Osmanlı Devleti topraklarında da yer yer Adigece eğitim
başlatılmıştı. Buna göre Adigece Mevlit Shapsughca olarak
hazırlanmış, Kabardeyce’nin yoğun olarak konuşulduğu yerler
dışında Shapsughca bir yazı ve ibadet dili yapılmıştır. Bu süreç
içinde, yalıtılmış yerler dışında Shapsughca’nın hızla yayıldığı
ve öbür Adige lehçelerini özümlediği görülmüştür. Köy okullarında
ve camilerde Arap harflerinden hazırlanan alfabe kullanılıyordu.
Latin alfabesi ise İstanbul Beşiktaş’taki “Çerkes Numune Mektebi”
ve bazı yayınlarla sınırlı kalmıştır. Adigece eğitim, daha sonra
cumhuriyet döneminde yasaklanmıştır.
Diaspora’da Fransız Manda yönetimi sırasında Suriye Adigelerinin
Fransız harfleriyle hazırlanmış bir alfabeleri vardı ve okullarda
okutuluyordu.

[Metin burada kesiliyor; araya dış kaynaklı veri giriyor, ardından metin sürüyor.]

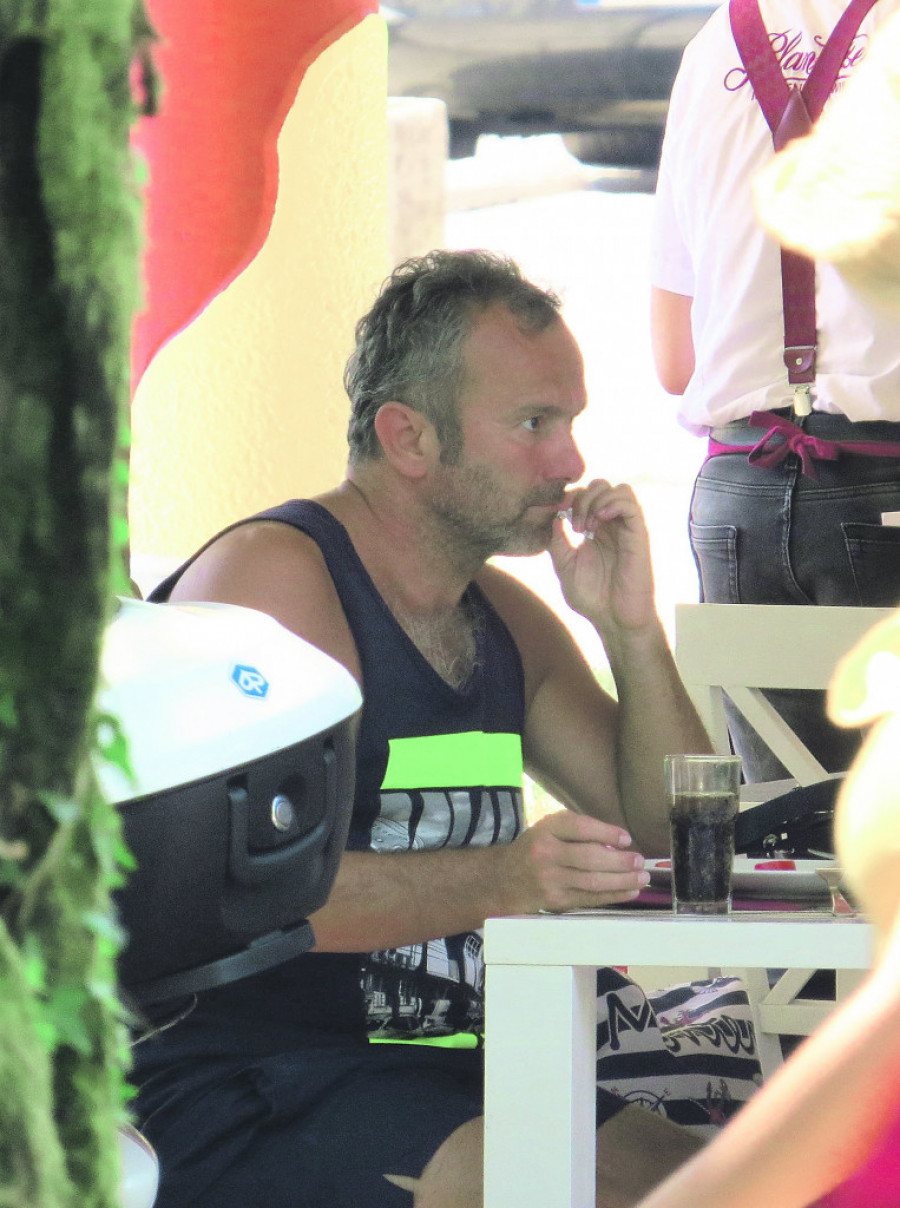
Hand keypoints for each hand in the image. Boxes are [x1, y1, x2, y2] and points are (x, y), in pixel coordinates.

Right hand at [497, 810, 650, 913]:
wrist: (504, 880)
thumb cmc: (535, 849)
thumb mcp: (548, 829)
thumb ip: (577, 831)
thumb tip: (617, 842)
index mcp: (545, 830)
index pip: (579, 827)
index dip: (606, 832)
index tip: (626, 839)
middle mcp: (545, 854)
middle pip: (589, 857)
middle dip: (620, 861)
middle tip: (640, 861)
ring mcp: (550, 880)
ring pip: (592, 881)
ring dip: (622, 880)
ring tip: (641, 877)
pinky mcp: (556, 901)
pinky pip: (589, 898)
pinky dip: (612, 895)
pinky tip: (630, 891)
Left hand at [548, 479, 656, 631]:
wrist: (613, 619)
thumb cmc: (592, 597)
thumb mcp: (564, 566)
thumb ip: (557, 541)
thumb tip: (554, 516)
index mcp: (594, 530)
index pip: (585, 494)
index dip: (570, 498)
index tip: (559, 519)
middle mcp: (612, 525)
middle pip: (602, 485)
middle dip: (583, 498)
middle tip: (574, 526)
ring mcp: (626, 528)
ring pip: (619, 489)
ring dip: (598, 500)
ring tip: (587, 527)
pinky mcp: (638, 535)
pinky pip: (631, 504)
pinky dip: (613, 503)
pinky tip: (600, 521)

Arap yönetimi ile birlikte Adigece eğitime son
verilmiştir.
İsrail Adigeleri (bir belde ve bir köy, toplam 4 bin kişi) devlet
okullarında ve bazı sınıflarda haftada 2 ders saati tutarında
Adigece eğitim almaktadırlar. İsrail Adigelerinin radyo internet
yayınları da vardır.
Yugoslavya (Kosova) Adigeleri de (350 kişi), Adigey’e dönmeden
önce Adigece eğitim görüyorlardı.
Adigece Ürdün’de bir özel okulda ikinci bir seçmeli ders
statüsüyle okutulabilmektedir, devlet okullarında ise
okutulmamaktadır. Ürdün’de NART TV adlı bir uydu yayını
2008 yılında yayına başlamış bulunmaktadır.
Türkiye ve diğer diaspora ülkelerinde, kurslar dışında Adigece
eğitim verilememektedir. Bu arada Shapsughca’nın da 1945 yılından
beri Kafkasya’da kullanılmadığını belirtmeliyiz.